I am planning to run a 2x2x3 repeated measures ANOVA on reaction time data pre and post treatment. However, my data is skewed and I wanted to do a log transformation but have few questions.
Can I apply the log transformation to the means that I am performing the ANOVA on OR
Should I perform the log transformation on the raw data then compute means for each participant and then do the ANOVA on the means of log transformation
Or do the log transformation for the raw data, compute the mean and back transform that mean and do the ANOVA on that
And for the graphs, can I use the brack transformed means depending one which one is the best option
Thank you all,
- Should I perform the log transformation on the raw data then compute means for each participant and then do the ANOVA on the means of log transformation
This is the one you should do.
Choices 1 and 3 are not useful. Actually, to do them sort of correctly would require you to do some mathematical derivations.
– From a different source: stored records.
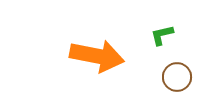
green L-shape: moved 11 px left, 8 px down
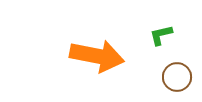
green L-shape: moved 1 px left
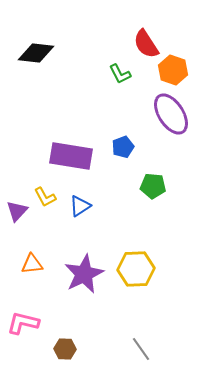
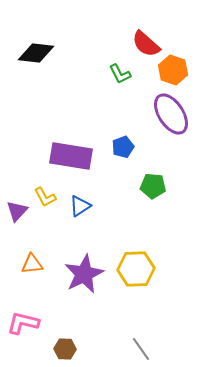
red semicircle: rotated 16 degrees counterclockwise
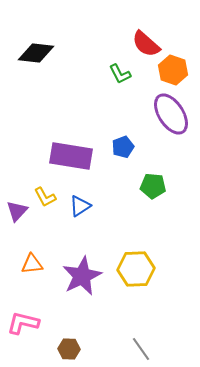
purple star: moved 2 px left, 2 px down
brown hexagon: moved 4 px right
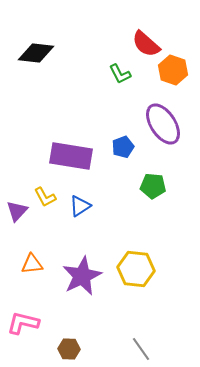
purple ellipse: moved 8 px left, 10 px down
yellow hexagon: rotated 9 degrees clockwise
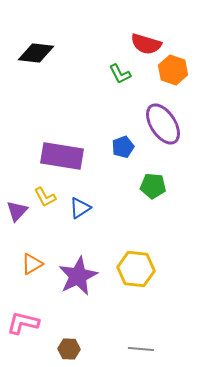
red semicircle: rotated 24 degrees counterclockwise
purple rectangle: moved 9 px left
blue triangle: moved 2 px down
orange triangle: rotated 25 degrees counterclockwise
purple star: moved 4 px left
gray line: rotated 50 degrees counterclockwise
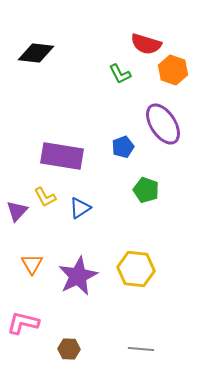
green pentagon: moved 7 px left, 4 px down; rotated 15 degrees clockwise
orange triangle: rotated 30 degrees counterclockwise
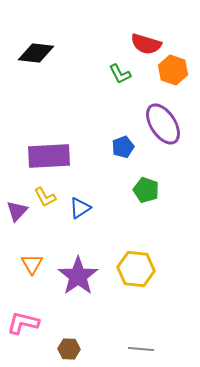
purple rectangle: moved 13 px left; rotated 12 degrees counterclockwise
purple star: rotated 9 degrees counterclockwise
What you are doing with the log transformation is attempting to rescale the data in a way that the mathematical and probabilistic model behind the analysis of variance is at least plausible.
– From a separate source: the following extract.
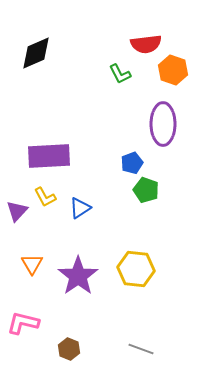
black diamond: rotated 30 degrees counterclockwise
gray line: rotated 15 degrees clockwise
The primary issue is that the mathematical model assumes independent errors with equal variances when compared among the various cell combinations. Since you have repeated measures, the independence assumption will be relaxed in some way and taken into account.
What you hope is that when you model using the transformed data, that your residuals look remarkably as though they came from similar normal distributions for each factor combination.
- And for the graphs, can I use the back transformed means depending one which one is the best option
You can, but you should label things very carefully. Even then, be prepared for people to find fault (e.g., because your graphs don't match the means, or, because your confidence intervals are asymmetric).
Your other choice is to do the analysis correctly on transformed data but provide graphs with summary statistics calculated on the raw data. You should then label things very carefully and be prepared for people to find fault (e.g., because your graphs don't match the analysis).